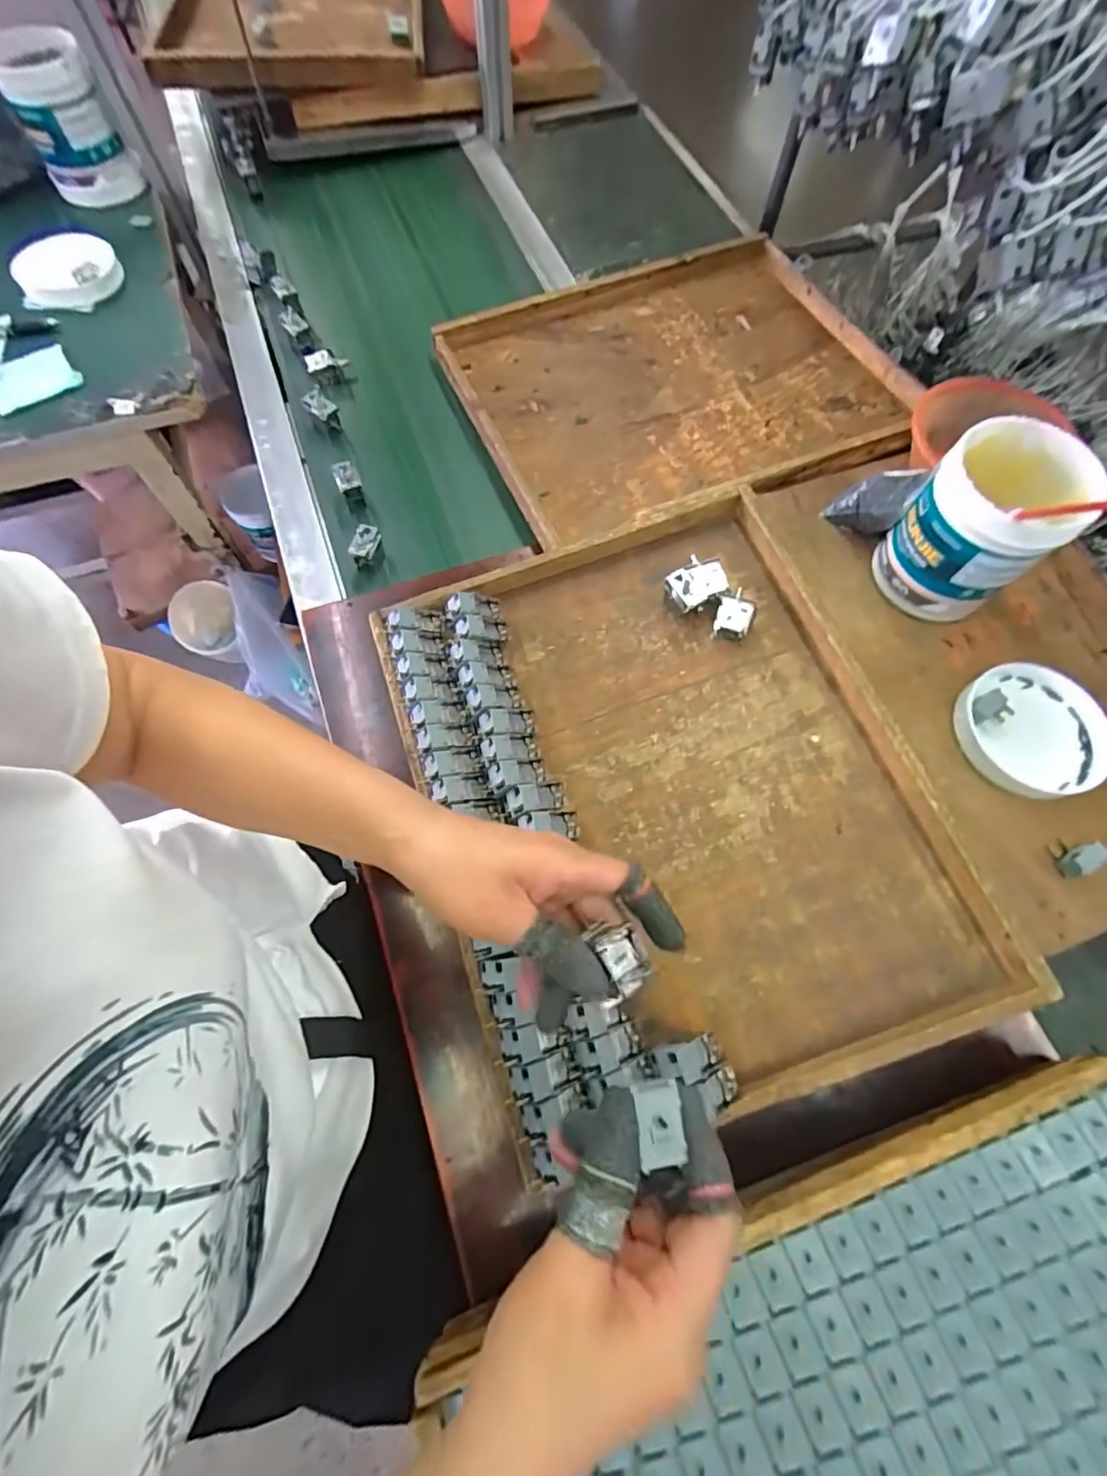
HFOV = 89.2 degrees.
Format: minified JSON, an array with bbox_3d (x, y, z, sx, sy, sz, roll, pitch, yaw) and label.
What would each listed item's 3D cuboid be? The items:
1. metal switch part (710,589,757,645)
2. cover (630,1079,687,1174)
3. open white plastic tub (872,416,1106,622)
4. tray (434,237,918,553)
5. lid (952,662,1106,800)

◇ ◇ ◇

Exactly the lines from the line holding "3. open white plastic tub (872,416,1106,622)" through the close of the listing above make up the answer; include nothing else.

# EXPECTED ANSWER
3. open white plastic tub (872,416,1106,622)
4. tray (434,237,918,553)
5. lid (952,662,1106,800)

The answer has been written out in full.